It is one of the shortest rules in the Fewpips rulebook and one of the easiest to overlook: every trade on a funded account must have a stop-loss and a take-profit attached. Miss it, and an otherwise clean trade can be flagged during a compliance audit. This guide explains exactly where the requirement applies, why it exists, what triggers a flag, and how to comply without changing how you trade.

The Rule, Stated Plainly

On Fewpips funded accounts, a stop-loss (SL) and take-profit (TP) must be placed on all trades. This applies to:

  • CFD Funded accounts (1-Step, 2-Step, 3-Step funded phase)
  • Instant funded accounts
  • Futures Funded accounts

During the challenge phase, an SL and TP on every position is strong best practice and the smartest way to respect your daily loss and per-trade limits, but the hard, audited requirement applies to funded accounts. Build the habit during your evaluation so it is automatic by the time you are funded.

Why Fewpips Requires SL and TP on Funded Accounts

The requirement is not bureaucracy - it is the mechanism that makes every other risk rule enforceable in real time.

  • Every trade has defined risk. A stop-loss caps the loss on any single position, which is what keeps you inside the per-trade limit (no single trade idea may lose more than 2% of the starting balance) and inside your daily loss limit.
  • It prevents one-sided betting. A position with no stop is an open-ended bet on the firm's capital - exactly the behaviour the rules are designed to stop.
  • It protects against gap and runaway risk. A take-profit and stop mean a position cannot drift unmanaged into a drawdown breach while you are away from the screen.
  • It demonstrates professional discipline. Funded capital is committed behind defined-risk trades, not hope.

How SL and TP Connect to the Other Rules

Think of the stop-loss as the tool that keeps you inside three limits at once:

Worked link - $50,000 funded account:
Per-trade cap: a single trade idea may not lose more than 2% = $1,000.
Daily loss limit (CFD funded, 4%): you may not lose more than $2,000 in a day.
If you set your stop so the trade risks about $1,000, you are inside the per-trade cap, and you would need two full stop-outs before approaching the daily limit. The stop-loss is what turns these numbers into an automatic guardrail instead of something you have to watch by hand.

What Triggers a Compliance Flag

Every funded account goes through a post-trade compliance audit before payouts. On the SL/TP rule, the audit looks for:

  • Open or closed trades on a funded account with no stop-loss attached.
  • Trades placed without a take-profit.
  • Patterns suggesting stops were removed after entry to let a losing position run (a form of one-sided betting).

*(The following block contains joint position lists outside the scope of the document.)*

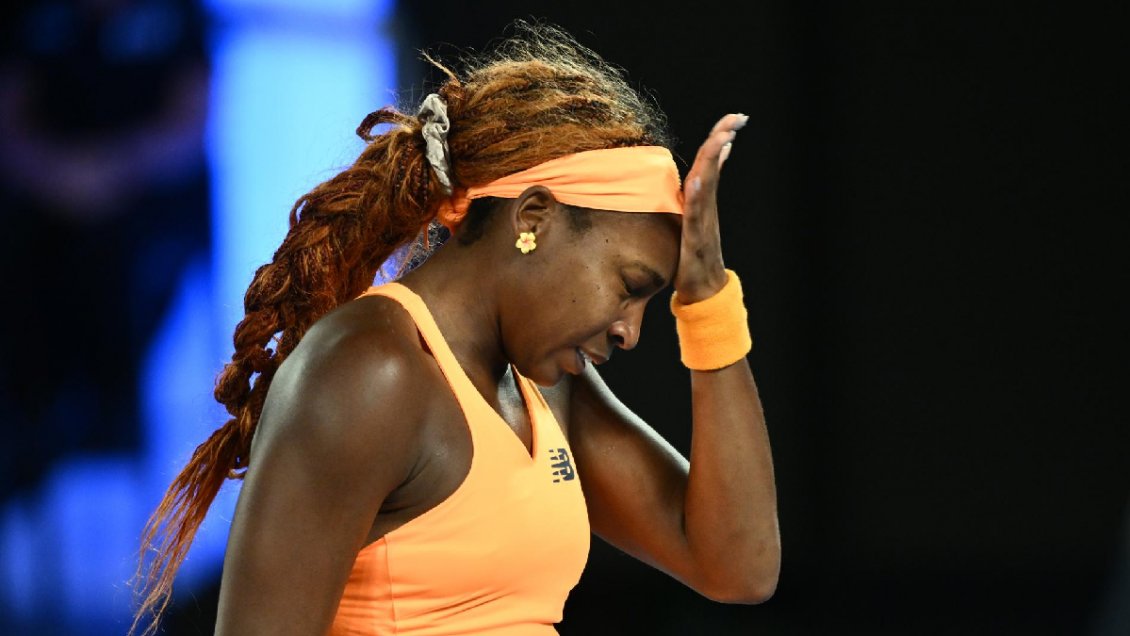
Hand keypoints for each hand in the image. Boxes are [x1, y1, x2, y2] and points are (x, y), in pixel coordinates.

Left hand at [673, 113, 747, 303]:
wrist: (704, 292)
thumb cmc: (695, 257)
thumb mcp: (694, 221)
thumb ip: (697, 198)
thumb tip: (702, 173)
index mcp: (703, 200)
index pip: (711, 161)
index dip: (720, 137)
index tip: (735, 116)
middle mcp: (706, 207)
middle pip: (713, 166)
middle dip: (723, 138)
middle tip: (738, 117)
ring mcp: (703, 222)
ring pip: (707, 184)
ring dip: (713, 160)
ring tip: (722, 137)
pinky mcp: (696, 239)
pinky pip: (695, 214)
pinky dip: (697, 196)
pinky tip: (698, 179)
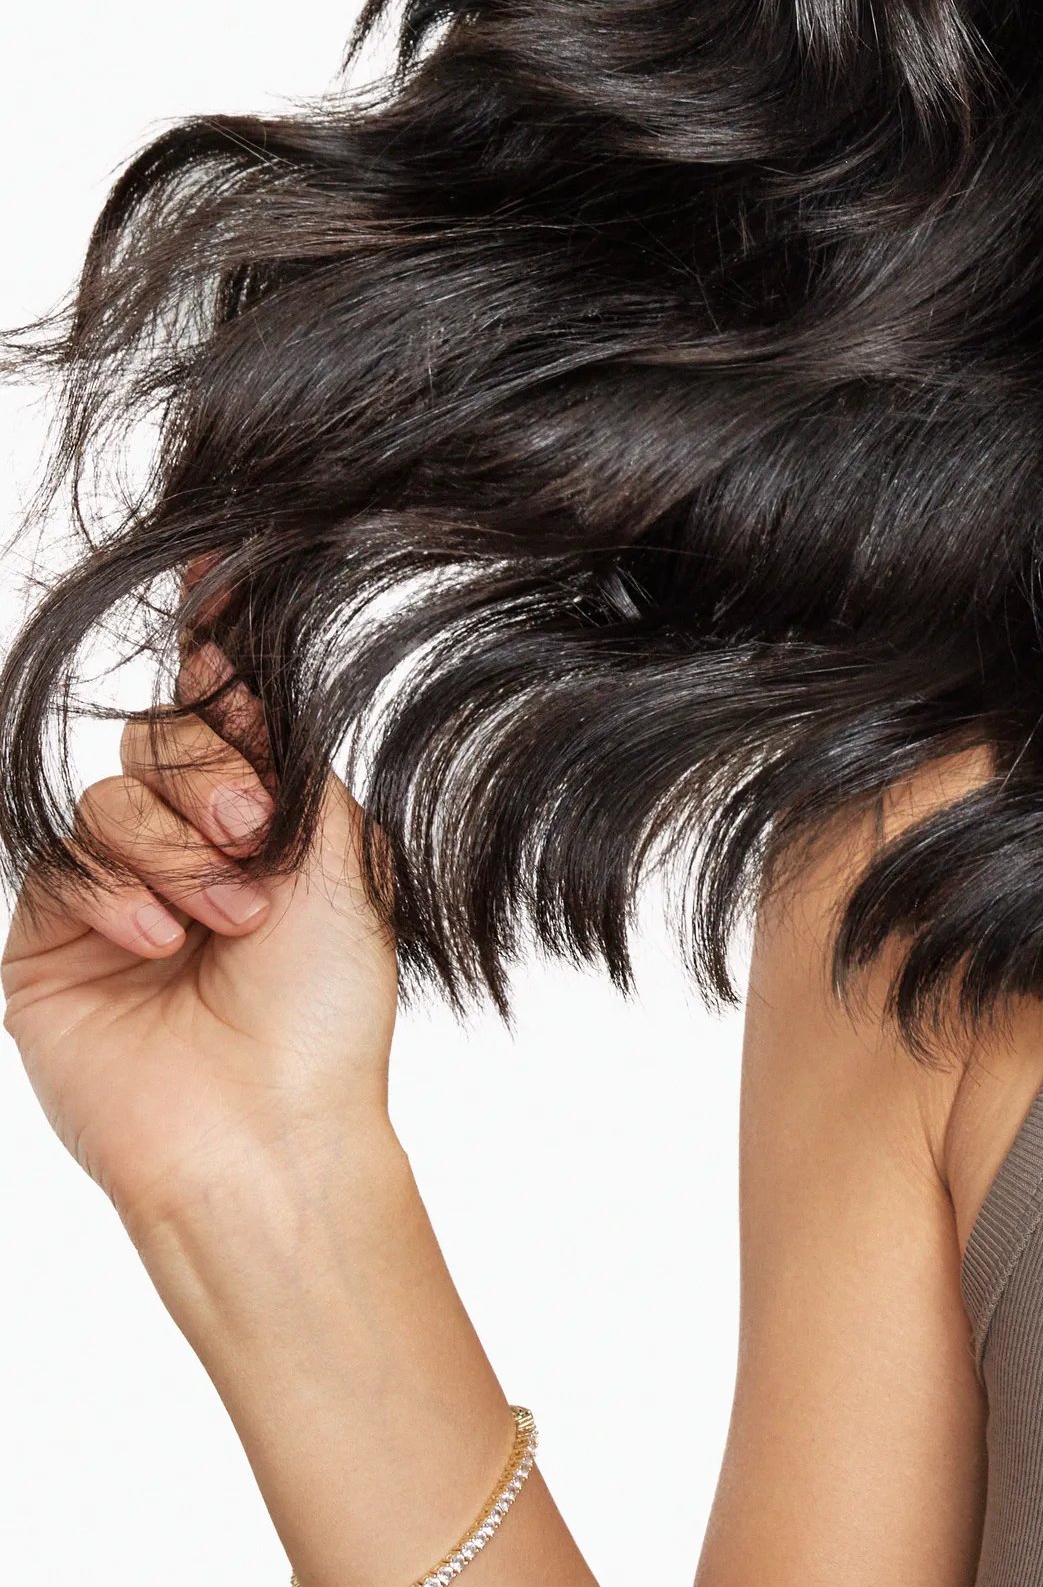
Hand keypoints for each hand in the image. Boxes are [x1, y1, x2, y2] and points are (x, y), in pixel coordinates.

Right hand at [2, 604, 400, 1242]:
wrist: (268, 1130)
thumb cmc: (324, 1008)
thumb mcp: (340, 857)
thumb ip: (289, 756)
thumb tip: (245, 660)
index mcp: (266, 811)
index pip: (227, 705)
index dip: (218, 636)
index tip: (221, 564)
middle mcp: (188, 837)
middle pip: (167, 731)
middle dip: (212, 771)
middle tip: (254, 835)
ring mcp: (115, 885)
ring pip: (114, 788)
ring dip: (176, 844)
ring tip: (226, 917)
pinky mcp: (50, 935)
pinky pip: (62, 858)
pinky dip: (119, 889)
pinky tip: (162, 942)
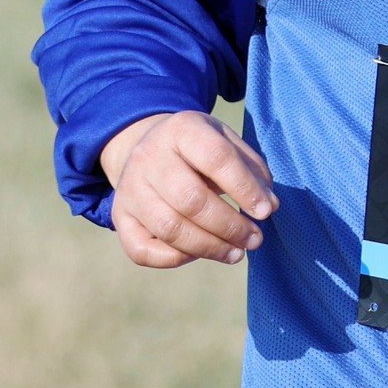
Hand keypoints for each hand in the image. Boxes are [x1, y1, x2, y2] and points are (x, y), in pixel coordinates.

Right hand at [99, 112, 278, 268]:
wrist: (147, 147)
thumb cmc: (198, 149)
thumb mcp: (226, 141)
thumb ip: (252, 170)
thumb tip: (268, 206)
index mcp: (182, 129)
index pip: (215, 158)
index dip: (244, 188)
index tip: (266, 211)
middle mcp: (149, 156)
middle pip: (191, 200)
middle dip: (230, 226)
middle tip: (255, 239)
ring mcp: (130, 188)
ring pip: (170, 228)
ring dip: (210, 247)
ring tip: (237, 252)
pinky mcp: (119, 216)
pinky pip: (142, 251)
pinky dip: (175, 259)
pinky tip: (200, 253)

Because rule violations breach a funded account immediately and without warning, a habit of trading without protective orders is one of the avoidable ways traders lose otherwise profitable accounts.

How to Stay Compliant

1. Attach SL and TP at entry, every time

Set both orders at the moment you open the position, not "once it moves my way." Most platforms let you define stop and target on the order ticket before you click buy or sell - use it.

2. Size the position from the stop, not the other way around

Decide where your stop belongs based on the chart, then size the position so the distance to that stop equals your intended risk (for example around 1% of the account). This keeps you inside both the per-trade and daily limits automatically.

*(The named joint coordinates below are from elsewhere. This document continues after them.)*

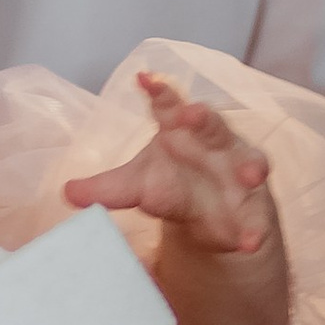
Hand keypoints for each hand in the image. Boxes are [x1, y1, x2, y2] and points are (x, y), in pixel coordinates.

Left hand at [63, 73, 276, 253]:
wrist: (211, 215)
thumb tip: (66, 192)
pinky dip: (255, 231)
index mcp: (180, 131)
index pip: (169, 106)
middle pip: (211, 125)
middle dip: (203, 118)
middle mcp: (213, 144)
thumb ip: (105, 189)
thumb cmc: (172, 183)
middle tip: (191, 113)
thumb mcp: (136, 185)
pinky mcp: (253, 207)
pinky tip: (248, 244)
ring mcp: (238, 172)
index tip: (145, 80)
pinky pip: (257, 218)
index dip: (160, 93)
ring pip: (249, 162)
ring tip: (249, 176)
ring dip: (250, 166)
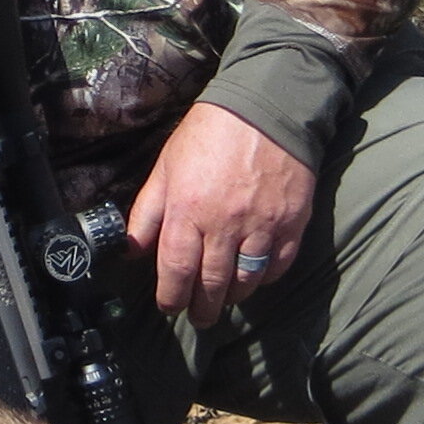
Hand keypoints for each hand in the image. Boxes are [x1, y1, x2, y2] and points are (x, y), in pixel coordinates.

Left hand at [125, 104, 315, 328]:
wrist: (266, 106)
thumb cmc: (210, 134)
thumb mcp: (166, 167)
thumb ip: (147, 212)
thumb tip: (132, 250)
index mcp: (188, 210)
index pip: (176, 271)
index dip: (171, 297)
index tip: (170, 307)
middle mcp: (224, 224)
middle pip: (212, 285)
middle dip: (203, 309)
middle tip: (200, 317)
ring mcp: (261, 225)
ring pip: (246, 282)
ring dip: (233, 297)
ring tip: (225, 300)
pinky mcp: (291, 222)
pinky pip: (278, 266)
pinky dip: (265, 278)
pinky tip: (255, 277)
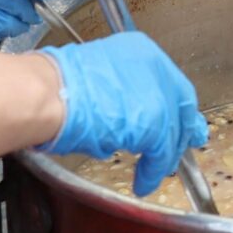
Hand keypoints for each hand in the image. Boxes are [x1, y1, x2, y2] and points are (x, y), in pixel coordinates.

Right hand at [39, 32, 209, 196]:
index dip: (173, 106)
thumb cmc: (57, 85)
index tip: (179, 120)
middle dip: (179, 131)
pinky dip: (152, 171)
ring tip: (153, 172)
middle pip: (180, 105)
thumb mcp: (96, 75)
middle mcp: (156, 68)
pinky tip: (144, 182)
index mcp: (141, 50)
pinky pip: (161, 155)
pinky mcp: (156, 123)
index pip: (169, 83)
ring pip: (172, 132)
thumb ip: (118, 91)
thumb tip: (121, 114)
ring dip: (163, 156)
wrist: (52, 93)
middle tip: (180, 149)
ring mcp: (159, 95)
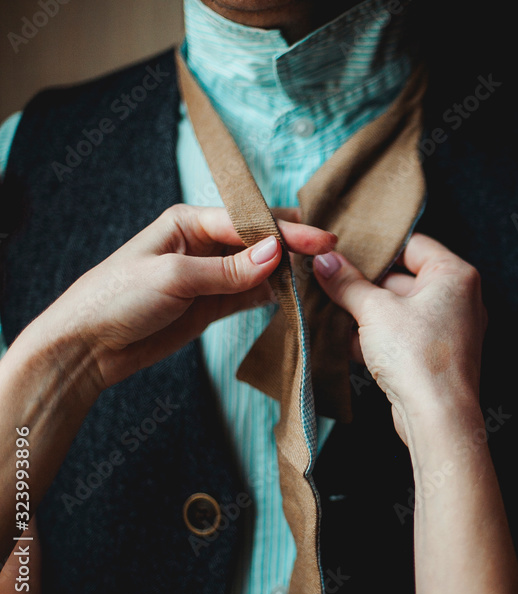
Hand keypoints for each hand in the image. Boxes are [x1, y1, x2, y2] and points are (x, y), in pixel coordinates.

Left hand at [30, 204, 335, 390]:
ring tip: (322, 275)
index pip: (248, 222)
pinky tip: (297, 296)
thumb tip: (277, 253)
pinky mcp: (213, 304)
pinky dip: (275, 295)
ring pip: (260, 268)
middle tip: (331, 253)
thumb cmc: (115, 299)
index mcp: (187, 222)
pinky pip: (252, 294)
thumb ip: (228, 268)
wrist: (86, 348)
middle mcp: (202, 243)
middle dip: (293, 245)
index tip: (321, 239)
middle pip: (259, 240)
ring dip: (288, 272)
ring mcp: (210, 275)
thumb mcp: (173, 278)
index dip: (287, 230)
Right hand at [313, 233, 486, 444]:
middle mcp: (458, 299)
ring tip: (328, 307)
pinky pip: (401, 335)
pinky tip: (341, 339)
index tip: (343, 246)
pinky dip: (375, 336)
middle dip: (364, 282)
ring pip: (399, 309)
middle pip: (403, 277)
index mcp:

3. Do not widen or remove a stop to avoid a loss

Moving a stop further away to dodge a loss is the fastest route to a daily-loss or max-drawdown breach, and removing it entirely can read as one-sided betting in the audit. If the trade is wrong, take the planned loss.

4. If you trade automated strategies, build SL/TP into the logic

EAs are not permitted on funded accounts, but on approved CFD challenge automation, make sure every order the system sends carries a stop and target so the funded transition is clean.

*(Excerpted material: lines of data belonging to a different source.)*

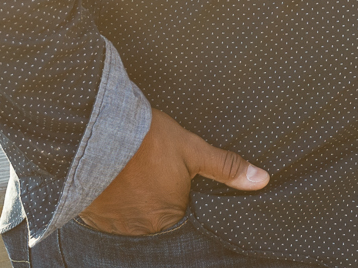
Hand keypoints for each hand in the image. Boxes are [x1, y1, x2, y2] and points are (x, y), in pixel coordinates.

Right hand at [79, 108, 267, 234]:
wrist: (99, 130)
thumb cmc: (149, 139)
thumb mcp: (193, 149)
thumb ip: (226, 167)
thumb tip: (262, 179)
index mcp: (171, 215)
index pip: (181, 215)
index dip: (176, 197)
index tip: (168, 183)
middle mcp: (145, 226)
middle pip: (156, 218)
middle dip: (155, 200)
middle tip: (148, 176)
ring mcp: (118, 224)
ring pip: (133, 217)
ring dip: (133, 201)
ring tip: (132, 177)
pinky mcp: (95, 216)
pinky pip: (109, 216)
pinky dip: (112, 203)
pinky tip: (114, 183)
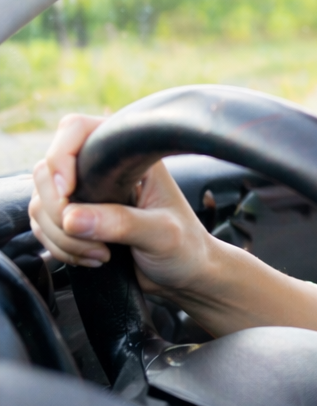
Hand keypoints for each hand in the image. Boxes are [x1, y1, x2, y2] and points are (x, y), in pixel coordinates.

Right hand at [28, 113, 218, 295]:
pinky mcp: (76, 220)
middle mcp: (103, 170)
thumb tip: (71, 218)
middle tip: (91, 238)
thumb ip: (121, 223)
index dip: (60, 156)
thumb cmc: (186, 248)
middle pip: (46, 171)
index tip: (67, 194)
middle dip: (58, 211)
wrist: (185, 275)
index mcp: (129, 157)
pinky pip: (43, 227)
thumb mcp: (163, 234)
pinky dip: (59, 247)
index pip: (77, 130)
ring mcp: (86, 195)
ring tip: (102, 253)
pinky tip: (94, 258)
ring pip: (41, 204)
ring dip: (62, 236)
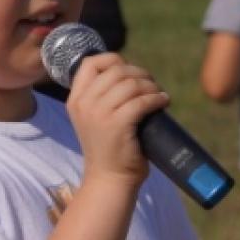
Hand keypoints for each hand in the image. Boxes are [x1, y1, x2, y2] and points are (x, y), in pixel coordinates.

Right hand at [65, 53, 167, 190]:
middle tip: (151, 85)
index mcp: (76, 99)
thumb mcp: (94, 118)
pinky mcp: (117, 124)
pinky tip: (163, 102)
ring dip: (151, 86)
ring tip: (158, 94)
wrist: (109, 179)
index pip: (91, 63)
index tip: (130, 72)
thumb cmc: (107, 149)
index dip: (114, 60)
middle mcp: (84, 103)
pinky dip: (157, 98)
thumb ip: (102, 96)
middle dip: (139, 73)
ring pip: (131, 83)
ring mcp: (99, 113)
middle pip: (116, 70)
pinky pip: (142, 101)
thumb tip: (130, 73)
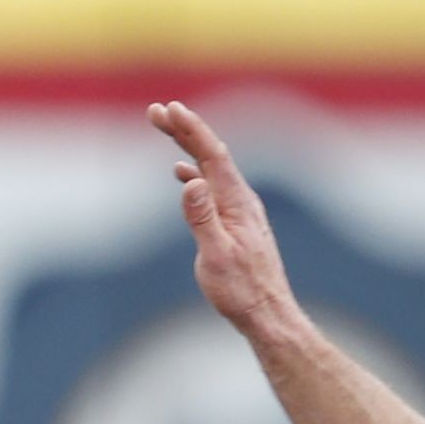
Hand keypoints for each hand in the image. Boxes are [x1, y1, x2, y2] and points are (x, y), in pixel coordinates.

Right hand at [151, 101, 301, 339]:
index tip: (169, 109)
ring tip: (166, 129)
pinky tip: (182, 174)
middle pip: (211, 155)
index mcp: (236, 203)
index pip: (212, 156)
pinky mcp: (236, 222)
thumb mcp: (216, 256)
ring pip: (211, 168)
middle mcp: (241, 200)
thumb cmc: (241, 291)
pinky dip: (195, 172)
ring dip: (188, 147)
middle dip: (184, 131)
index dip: (191, 130)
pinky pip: (213, 186)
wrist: (267, 314)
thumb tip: (190, 180)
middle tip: (156, 111)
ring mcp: (240, 210)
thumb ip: (202, 218)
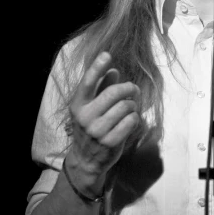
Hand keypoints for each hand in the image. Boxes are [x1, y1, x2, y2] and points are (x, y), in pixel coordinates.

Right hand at [68, 52, 140, 179]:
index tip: (107, 55)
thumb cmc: (90, 128)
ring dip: (132, 105)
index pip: (88, 82)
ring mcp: (98, 130)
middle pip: (114, 93)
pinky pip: (132, 121)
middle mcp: (85, 117)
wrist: (86, 160)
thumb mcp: (89, 108)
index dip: (97, 67)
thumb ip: (100, 90)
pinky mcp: (111, 142)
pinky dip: (135, 118)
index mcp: (78, 105)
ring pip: (126, 106)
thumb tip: (113, 71)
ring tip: (130, 110)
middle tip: (134, 90)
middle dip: (129, 88)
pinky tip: (130, 121)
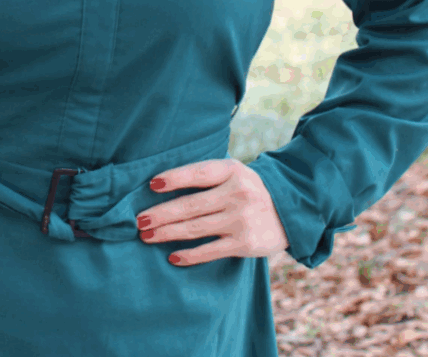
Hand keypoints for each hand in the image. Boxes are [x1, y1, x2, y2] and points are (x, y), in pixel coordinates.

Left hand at [136, 158, 288, 265]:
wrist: (289, 211)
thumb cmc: (247, 188)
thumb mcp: (233, 172)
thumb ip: (205, 175)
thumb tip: (161, 183)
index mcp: (231, 171)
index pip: (198, 173)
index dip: (174, 178)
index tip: (152, 185)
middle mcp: (237, 194)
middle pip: (190, 205)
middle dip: (161, 213)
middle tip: (139, 220)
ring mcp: (241, 220)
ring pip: (195, 228)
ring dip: (167, 233)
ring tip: (146, 235)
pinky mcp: (245, 244)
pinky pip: (210, 251)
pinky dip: (189, 255)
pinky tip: (172, 256)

Frequently Asked Questions About SL and TP Requirements

Do I need a stop-loss and take-profit during the challenge too?

The hard, audited requirement is on funded accounts. During the challenge it is best practice and the easiest way to stay inside your daily loss and per-trade limits - and building the habit early means nothing changes when you get funded.

Does this apply to every account type?

Yes, on the funded side: CFD Funded (1/2/3-Step), Instant, and Futures Funded all require a stop-loss and take-profit on every trade.

Can I move my stop-loss after entry?

You can manage a trade normally - including moving a stop to lock in profit. What you should never do is widen a stop to avoid taking a loss or remove it entirely, which risks a drawdown breach and can be flagged as one-sided betting.

What happens if I forget to set a take-profit on one trade?

The requirement is that funded trades carry both orders. A pattern of trading without protective orders is what the audit targets. The safe approach is to make attaching SL and TP part of your entry routine so it never happens.

Why does Fewpips care if it is my profit on the line?

On a funded account it is the firm's simulated capital backing your trades. Defined-risk orders are what make the funded relationship sustainable - and they protect you from the single biggest cause of blown accounts: an unmanaged position.

The SL/TP rule asks for nothing that a disciplined trader is not doing already. Attach both orders at entry, size from your stop, and respect the loss when you are wrong - and this rule will never be the reason a payout is held.